Rather than painstakingly typing in passwords on your smartphone, you may eventually just swipe a shape or other pattern on its display to authenticate yourself for everything from mobile banking to shopping.
Researchers at Rutgers University and Finland’s Aalto University are studying the utility of what they call “free-form gesture authentication”—basically, using one or several fingers to draw any shape or pattern on the screen to prove your identity along with your username. After having a group of people test out such passwords to access apps on Android smartphones while another group used standard text-based passwords, they say that doodling a figure on your touch screen is quicker and just as memorable as a text password.
“These gestures really present an alternative to smartphone authentication because they are fast to create and also fast to use,” says Janne Lindqvist, an assistant professor of electrical and computer engineering at Rutgers. He co-authored a paper detailing the work that will be presented in May at the ACM-CHI computer-human interaction conference in San Jose, California.
The research comes two years after Lindqvist and his colleagues started investigating the use of gestures for authentication on tablet touch screens in the lab. This time, they wanted to see what would happen when people actually tried them on their phones while going about their days as usual, so they had a group of 91 study participants use their own smartphones over two weeks with an app that occasionally prompted them to log into fake accounts (two different ones during the first week, and six during the second week).
The researchers found that people using gestures rather than text as their passwords took 22 percent less time to log in to the dummy accounts. It also took gesture users 42 percent less time to come up with gesture passwords in the first place.
The most common types of gesture passwords people came up with were shapes, ranging from squares and hearts to stars and envelopes.

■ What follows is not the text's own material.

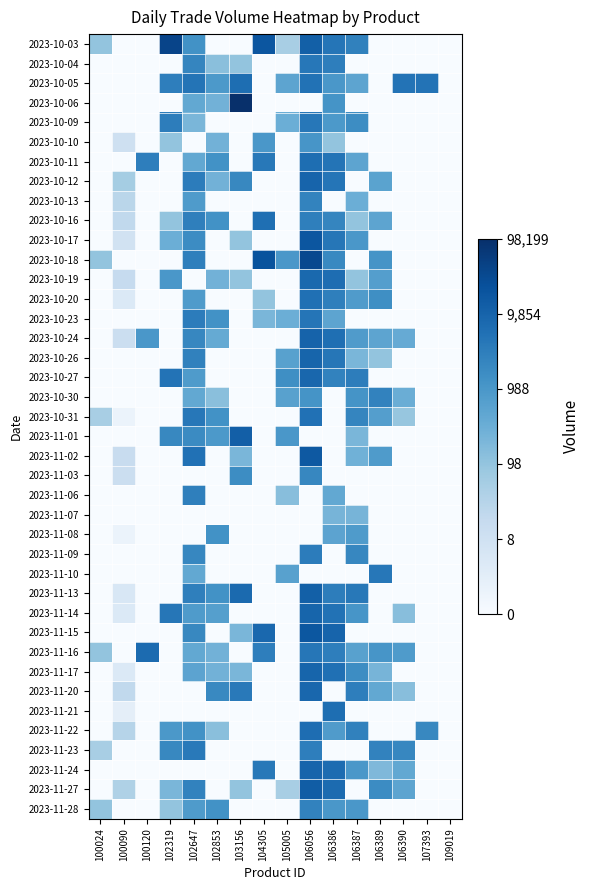

At which category does the chart reach its minimum across all series?

100090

The gesture-password group did make almost twice as many errors in inputting their passwords, however. Since a lot of these errors happened soon after they made their passwords, and they dropped off over time, researchers think it indicates that getting accustomed to these kinds of passwords will take time.
But Lindqvist says the gestures can be more secure than text passwords, since they can be more randomized, and it’s easy to generate tons of text-based passwords with a computer that can be used to hack into people’s online accounts. What’s not yet clear is whether it could become easier for a hacker to crack gesture-based passwords if they were more commonly used.
One possible way to limit bad guys from breaking such passwords may lie with the threshold that must be set for how precisely a person needs to swipe his gesture on the screen to get into a given account—in real-world applications, Lindqvist says, you could tweak these thresholds based on how secure you want an account to be (although, presumably, that could also make it frustrating to users with sausage fingers).
Nasir Memon, a professor of computer science and engineering at New York University who has conducted similar research in the lab, says that while making a password-entry system more tolerant of variations in the shape you swipe opens up avenues for attack, the subtleness of the speed and pressure when using your hand to enter a shape also makes it hard for a hacker to imitate.
“Even if they can observe you, the advantage of gesture is it would take them time and practice to replicate it,” he says.